Tous les noms de villes, de villages et de personnes, à quelques exceptions près, ont été modifiés.

Nous avons effectué de nombreuses recherches, rencontré de nombreuses personnes, des survivants, des descendants.

Nous aurions pu interroger sans fin, inlassablement.

Nous avons dû faire des choix, nous limiter, nous brider, parce qu’une histoire en entraîne inévitablement une autre et qu’elles sont toutes tellement riches.

« C’est quand même bizarre, tu étudies un cours de psychopathologie alors que tes arrière-grands-parents ont été assassinés par un tueur en série ! »

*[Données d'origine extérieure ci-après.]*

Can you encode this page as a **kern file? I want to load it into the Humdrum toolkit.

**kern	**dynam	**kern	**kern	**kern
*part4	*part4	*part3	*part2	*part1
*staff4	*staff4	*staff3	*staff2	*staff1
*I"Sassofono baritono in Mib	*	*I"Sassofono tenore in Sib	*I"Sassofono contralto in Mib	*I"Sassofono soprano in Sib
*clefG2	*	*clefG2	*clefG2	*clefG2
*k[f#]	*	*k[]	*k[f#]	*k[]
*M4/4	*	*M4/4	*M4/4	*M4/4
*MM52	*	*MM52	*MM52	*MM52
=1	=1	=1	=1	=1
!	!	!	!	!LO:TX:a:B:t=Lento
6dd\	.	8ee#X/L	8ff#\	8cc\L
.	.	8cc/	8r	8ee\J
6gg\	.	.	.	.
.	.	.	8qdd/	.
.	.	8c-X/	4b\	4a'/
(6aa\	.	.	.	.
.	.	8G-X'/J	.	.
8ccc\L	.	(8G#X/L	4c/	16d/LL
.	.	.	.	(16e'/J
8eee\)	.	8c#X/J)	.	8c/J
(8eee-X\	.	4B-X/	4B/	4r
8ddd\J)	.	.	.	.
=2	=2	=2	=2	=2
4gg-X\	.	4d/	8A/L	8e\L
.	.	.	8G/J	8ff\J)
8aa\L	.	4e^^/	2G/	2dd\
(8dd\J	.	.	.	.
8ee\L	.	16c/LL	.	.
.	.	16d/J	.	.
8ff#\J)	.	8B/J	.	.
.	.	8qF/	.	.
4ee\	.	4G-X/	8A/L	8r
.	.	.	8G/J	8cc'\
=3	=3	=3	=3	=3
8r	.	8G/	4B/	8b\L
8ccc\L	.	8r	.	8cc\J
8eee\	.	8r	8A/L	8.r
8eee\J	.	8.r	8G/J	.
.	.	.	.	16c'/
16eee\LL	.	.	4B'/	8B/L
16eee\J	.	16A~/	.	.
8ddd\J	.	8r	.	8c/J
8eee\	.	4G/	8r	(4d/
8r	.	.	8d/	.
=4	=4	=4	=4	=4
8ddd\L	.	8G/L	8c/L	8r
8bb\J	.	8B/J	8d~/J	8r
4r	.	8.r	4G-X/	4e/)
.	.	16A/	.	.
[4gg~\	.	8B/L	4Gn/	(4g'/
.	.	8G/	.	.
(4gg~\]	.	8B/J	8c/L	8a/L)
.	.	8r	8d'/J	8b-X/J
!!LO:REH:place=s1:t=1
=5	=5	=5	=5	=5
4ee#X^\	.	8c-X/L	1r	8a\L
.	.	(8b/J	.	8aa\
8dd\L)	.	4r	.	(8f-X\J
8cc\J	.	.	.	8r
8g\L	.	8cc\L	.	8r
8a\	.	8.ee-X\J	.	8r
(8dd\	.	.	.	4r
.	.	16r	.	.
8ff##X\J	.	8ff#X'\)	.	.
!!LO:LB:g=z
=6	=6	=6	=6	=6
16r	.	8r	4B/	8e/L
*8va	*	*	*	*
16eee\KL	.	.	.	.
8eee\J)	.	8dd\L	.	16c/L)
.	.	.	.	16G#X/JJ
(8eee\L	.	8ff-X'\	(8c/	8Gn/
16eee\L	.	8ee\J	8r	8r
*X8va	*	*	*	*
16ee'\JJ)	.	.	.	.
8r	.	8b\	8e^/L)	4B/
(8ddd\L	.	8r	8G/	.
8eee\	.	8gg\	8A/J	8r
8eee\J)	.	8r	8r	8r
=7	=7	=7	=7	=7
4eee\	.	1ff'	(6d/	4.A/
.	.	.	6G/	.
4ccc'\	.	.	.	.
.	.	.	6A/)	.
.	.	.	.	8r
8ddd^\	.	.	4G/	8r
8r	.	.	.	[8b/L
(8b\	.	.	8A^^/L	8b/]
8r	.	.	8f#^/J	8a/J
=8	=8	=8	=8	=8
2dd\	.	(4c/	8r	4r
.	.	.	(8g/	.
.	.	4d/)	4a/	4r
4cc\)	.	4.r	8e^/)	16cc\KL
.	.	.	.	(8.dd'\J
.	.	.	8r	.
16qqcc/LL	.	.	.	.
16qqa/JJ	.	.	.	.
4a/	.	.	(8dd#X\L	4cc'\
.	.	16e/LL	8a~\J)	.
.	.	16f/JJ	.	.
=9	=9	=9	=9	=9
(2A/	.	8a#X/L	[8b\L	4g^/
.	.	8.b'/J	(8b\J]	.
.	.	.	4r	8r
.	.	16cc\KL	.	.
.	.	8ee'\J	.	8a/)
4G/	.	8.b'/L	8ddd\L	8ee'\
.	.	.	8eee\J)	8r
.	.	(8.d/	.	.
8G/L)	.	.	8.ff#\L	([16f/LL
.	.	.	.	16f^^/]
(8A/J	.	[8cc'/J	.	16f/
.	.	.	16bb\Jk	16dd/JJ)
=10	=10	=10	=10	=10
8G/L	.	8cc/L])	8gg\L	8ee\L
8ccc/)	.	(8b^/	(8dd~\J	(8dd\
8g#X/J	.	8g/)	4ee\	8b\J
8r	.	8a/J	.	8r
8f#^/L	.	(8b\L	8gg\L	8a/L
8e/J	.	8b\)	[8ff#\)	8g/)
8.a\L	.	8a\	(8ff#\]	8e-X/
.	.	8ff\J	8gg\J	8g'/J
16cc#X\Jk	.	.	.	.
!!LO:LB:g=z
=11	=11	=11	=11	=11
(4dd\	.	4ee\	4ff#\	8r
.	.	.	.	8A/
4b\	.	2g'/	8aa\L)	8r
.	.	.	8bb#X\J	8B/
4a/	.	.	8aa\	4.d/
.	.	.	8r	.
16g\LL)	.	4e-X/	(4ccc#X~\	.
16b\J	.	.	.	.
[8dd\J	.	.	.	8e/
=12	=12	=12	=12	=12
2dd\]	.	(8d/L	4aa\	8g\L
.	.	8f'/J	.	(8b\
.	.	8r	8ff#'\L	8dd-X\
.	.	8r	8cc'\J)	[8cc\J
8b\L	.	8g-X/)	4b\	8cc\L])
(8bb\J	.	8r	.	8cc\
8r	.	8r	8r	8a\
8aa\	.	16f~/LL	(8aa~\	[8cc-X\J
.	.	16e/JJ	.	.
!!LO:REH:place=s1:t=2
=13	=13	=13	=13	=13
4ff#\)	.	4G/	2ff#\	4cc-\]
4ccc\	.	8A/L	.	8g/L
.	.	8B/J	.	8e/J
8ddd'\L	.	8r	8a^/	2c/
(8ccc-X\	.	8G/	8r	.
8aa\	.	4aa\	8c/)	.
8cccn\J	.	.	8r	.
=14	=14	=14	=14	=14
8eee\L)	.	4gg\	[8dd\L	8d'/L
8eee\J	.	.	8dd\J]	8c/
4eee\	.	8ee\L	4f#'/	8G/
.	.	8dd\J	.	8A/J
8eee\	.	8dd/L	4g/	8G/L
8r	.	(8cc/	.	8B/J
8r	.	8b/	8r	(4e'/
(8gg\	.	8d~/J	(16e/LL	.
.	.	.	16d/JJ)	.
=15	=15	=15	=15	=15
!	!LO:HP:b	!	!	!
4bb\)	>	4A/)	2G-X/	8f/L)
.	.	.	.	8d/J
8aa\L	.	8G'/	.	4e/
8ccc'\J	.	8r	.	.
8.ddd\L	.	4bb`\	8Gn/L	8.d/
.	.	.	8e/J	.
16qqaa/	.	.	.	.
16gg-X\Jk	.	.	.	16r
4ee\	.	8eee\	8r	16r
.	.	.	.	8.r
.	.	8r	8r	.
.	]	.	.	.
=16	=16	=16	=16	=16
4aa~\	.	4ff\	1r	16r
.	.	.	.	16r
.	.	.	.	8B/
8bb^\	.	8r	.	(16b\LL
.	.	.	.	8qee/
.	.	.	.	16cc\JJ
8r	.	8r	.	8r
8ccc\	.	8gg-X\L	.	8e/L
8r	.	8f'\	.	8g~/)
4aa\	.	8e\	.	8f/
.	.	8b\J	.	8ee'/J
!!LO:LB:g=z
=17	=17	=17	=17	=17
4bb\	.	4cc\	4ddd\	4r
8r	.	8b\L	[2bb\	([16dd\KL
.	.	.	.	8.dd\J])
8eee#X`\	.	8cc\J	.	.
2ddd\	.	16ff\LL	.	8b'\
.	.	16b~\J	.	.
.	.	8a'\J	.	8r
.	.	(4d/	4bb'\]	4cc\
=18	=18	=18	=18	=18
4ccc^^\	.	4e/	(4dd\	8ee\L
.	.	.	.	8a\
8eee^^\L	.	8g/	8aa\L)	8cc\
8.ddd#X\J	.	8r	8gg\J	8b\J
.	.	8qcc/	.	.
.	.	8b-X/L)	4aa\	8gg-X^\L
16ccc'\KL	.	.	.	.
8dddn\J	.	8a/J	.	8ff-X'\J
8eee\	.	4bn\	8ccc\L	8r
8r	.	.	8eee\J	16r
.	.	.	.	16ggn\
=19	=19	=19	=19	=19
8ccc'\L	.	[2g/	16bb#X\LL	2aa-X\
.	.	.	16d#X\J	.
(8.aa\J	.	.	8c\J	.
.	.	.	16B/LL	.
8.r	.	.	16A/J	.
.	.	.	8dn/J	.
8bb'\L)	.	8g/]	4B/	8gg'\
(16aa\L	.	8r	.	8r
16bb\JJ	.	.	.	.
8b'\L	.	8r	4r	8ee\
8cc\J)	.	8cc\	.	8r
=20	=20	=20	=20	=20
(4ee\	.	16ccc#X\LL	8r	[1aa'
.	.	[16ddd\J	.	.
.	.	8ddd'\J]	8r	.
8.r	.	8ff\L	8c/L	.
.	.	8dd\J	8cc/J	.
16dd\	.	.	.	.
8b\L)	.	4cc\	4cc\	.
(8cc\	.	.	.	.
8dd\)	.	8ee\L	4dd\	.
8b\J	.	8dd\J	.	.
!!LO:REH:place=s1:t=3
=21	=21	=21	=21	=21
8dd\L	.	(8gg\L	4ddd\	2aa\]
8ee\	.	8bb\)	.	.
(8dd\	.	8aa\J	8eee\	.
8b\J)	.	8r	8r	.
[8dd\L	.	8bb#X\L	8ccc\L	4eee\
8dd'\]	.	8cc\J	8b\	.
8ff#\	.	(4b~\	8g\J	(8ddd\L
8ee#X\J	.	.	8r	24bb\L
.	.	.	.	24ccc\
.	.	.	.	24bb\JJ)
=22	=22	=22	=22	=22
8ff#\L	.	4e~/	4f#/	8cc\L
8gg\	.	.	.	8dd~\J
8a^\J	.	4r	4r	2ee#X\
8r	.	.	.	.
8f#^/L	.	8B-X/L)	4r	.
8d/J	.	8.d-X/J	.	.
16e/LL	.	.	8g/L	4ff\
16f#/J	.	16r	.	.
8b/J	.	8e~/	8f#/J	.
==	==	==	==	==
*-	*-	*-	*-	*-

C’est cette petite phrase qui a, sans doute, un jour de 2016 (le 2 décembre exactement), déclenché tout ce projet et qui est à la genèse de ce livre.Ma mère venait d’éveiller en moi cette envie de savoir, de connaître, de dévoiler un passé et une histoire familiale enterrée, bien plus loin que six pieds sous terre.

C’était un sujet tabou, un sujet dont on ne parlait pas, ou seulement du bout des lèvres et loin des oreilles des enfants, en frissonnant peut-être un peu, parce qu’on ne déterrait pas les morts.

Savait-on seulement ce qui s’était exactement passé ? La douleur n’avait-elle pas été tellement démesurée qu’elle avait tout occulté, allant même parfois jusqu’à déformer la réalité ?

Adolescent, j’entendais chuchoter sur mon passage, on me posait des questions, je me posais des questions et dans les deux cas, je ne savais jamais répondre.

Le temps est passé, la vie s’est pressée, chargée de mille et une tâches, de responsabilités et d’engagements. L’idée était restée dans un coin de ma tête.

Et puis un jour, en tant qu’aîné de la fratrie, je me suis dit que si je devais remplir une mission, c’était bien celle-là. Retracer l’histoire, retrouver tout ce qu’il était encore possible de trouver pour rétablir la vérité, sortir du brouillard avant que tout ne soit définitivement oublié.

La covid est arrivée et tout s’est arrêté.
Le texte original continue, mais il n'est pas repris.